Others: Ruby, C, MIPS Assembly, and if I'm forced, Python and Perl
Inactive: BASIC, Turbo Pascal, Ada, x86 Assembly

--Steve
January 03, 2007
Tyro wrote:
> My Journey:
> 
>     D -> C++ :( -> D

That's my favorite reply so far <g>. Thanks for the good chuckle.
January 03, 2007
== Quote from Walter Bright (newshound@digitalmars.com)'s article
> I know you all are early adopters of D, and that's a special breed
> different from the vast majority of programmers. But still, it would be
>   useful (in writing documentation) to know what language was your
> primary tool before coming to D. I also know that many of you are handy
> with multiple diverse languages, I just want to know the primary one.
> Asm?
> C++?
> C?
> None (D's your first language)?
> Java?
> C#?
> Python?
> Lisp?
> Ruby?
> Delphi?
> Perl?
> Cobol? <g>

little C but lots of Fortran 90/95 and Python, essentially for scientific computing and visualization (numerical simulation)
January 03, 2007
Tyro wrote:
> My Journey:
> 
>     D -> C++ :( -> D

Aahahaaha.. "Fatal Tragedy" & "Finally Free" to comment this statement with two great songs of Dream Theater. :D
January 03, 2007
Walter Bright wrote:

> I know you all are early adopters of D, and that's a special breed different from the vast majority of programmers.
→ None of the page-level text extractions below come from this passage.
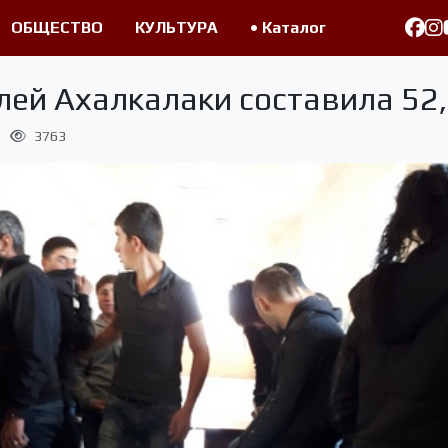
ОБЩЕСТВО
КУЛЬТУРА
• Каталог
лей Ахалкалаки составила 52
3763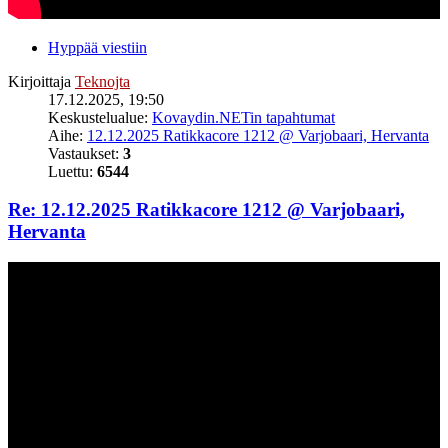
Hyppää viestiin
Kirjoittaja
Teknojta
17.12.2025, 19:50
Keskustelualue:
Kovaydin.NETin tapahtumat
Aihe:
12.12.2025 Ratikkacore 1212 @ Varjobaari, Hervanta
Vastaukset:
3
Luettu:
6544
Re: 12.12.2025 Ratikkacore 1212 @ Varjobaari,
Hervanta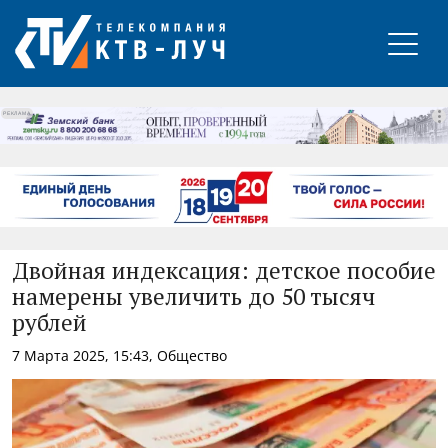
РЕКЛАМА
Двойная индексация: детское пособие
намерены увеличить до 50 тысяч
рублей
7 Марта 2025, 15:43, Общество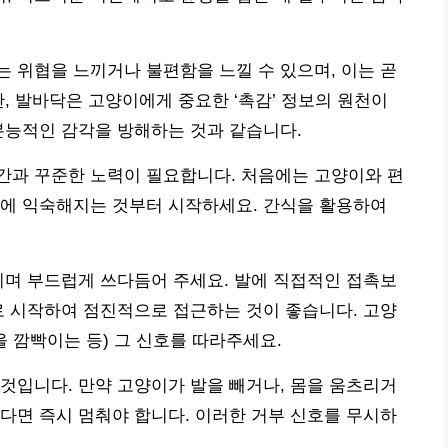
 위협을 느끼거나 불편함을 느낄 수 있으며, 이는 곧
, 발바닥은 고양이에게 중요한 ‘촉감’ 정보의 원천이
본능적인 감각을 방해하는 것과 같습니다.
간과 꾸준한 노력이 필요합니다. 처음에는 고양이와 편
재에 익숙해지는 것부터 시작하세요. 간식을 활용하여
치며 부드럽게 쓰다듬어 주세요. 발에 직접적인 접촉보
로 시작하여 점진적으로 접근하는 것이 좋습니다. 고양
 깜빡이는 등) 그 신호를 따라주세요.
것입니다. 만약 고양이가 발을 빼거나, 몸을 움츠리거
다면 즉시 멈춰야 합니다. 이러한 거부 신호를 무시하
.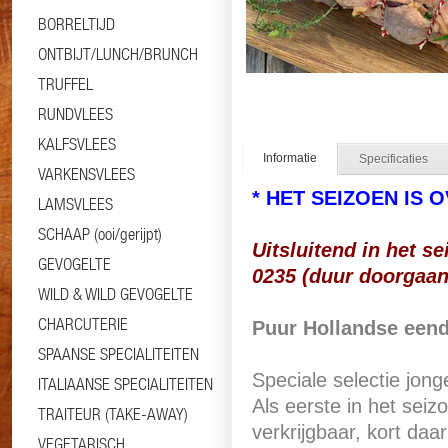
BORRELTIJD
ONTBIJT/LUNCH/BRUNCH
TRUFFEL
RUNDVLEES
KALFSVLEES
Informatie
Specificaties
VARKENSVLEES
* HET SEIZOEN IS O
LAMSVLEES
SCHAAP (ooi/gerijpt)
Uitsluitend in het se
GEVOGELTE
0235 (duur doorgaan
WILD & WILD GEVOGELTE
CHARCUTERIE
Puur Hollandse een
SPAANSE SPECIALITEITEN
Speciale selectie jon
ITALIAANSE SPECIALITEITEN
Als eerste in het seiz
TRAITEUR (TAKE-AWAY)
verkrijgbaar, kort da
VEGETARISCH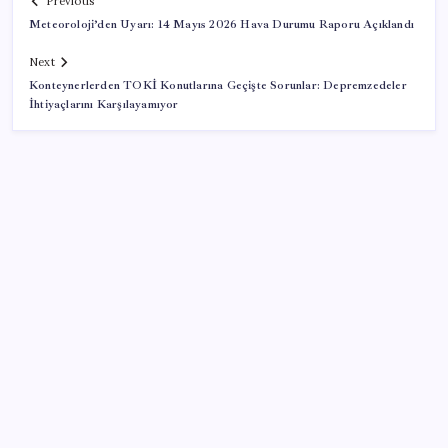
Previous
Meteoroloji’den Uyarı: 14 Mayıs 2026 Hava Durumu Raporu Açıklandı
Next
Konteynerlerden TOKİ Konutlarına Geçişte Sorunlar: Depremzedeler
İhtiyaçlarını Karşılayamıyor
SON YAZILAR
51 ilde 540 konut ve iş yeri açık artırma ile satılacak
Son dakika… DEM Parti ‘çerçeve yasa’ teklifine imza
attı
But still, it would be  useful (in writing documentation) to know what language was your primary tool before coming to D. I also know that many of you are handy with multiple diverse languages, I just want to know the primary one.

I'm coming from C (with 68K and PPC Asm in).

Hoping for D instead of C++ and Objective-C,
(or the Perl/Ruby and Java/.NET languages...
But I don't consider D in the same "section"
as those scripting and managed alternatives?)

But my primary tool was (and it still is) C.
--anders
January 03, 2007
Walter Bright escribió:
> I know you all are early adopters of D, and that's a special breed different from the vast majority of programmers. But still, it would be  useful (in writing documentation) to know what language was your primary tool before coming to D. I also know that many of you are handy with multiple diverse languages, I just want to know the primary one.
> 
> Asm?
> C++?
> C?
> None (D's your first language)?
> Java?
> C#?
> Python?
> Lisp?
> Ruby?
> Delphi?
> Perl?
> Cobol? <g>

In order of time spent programming:

Java
PHP
C#
C++
ASM (just for a project in university)
January 03, 2007
C and Java are both primaries for me, depending on the project. We go way back.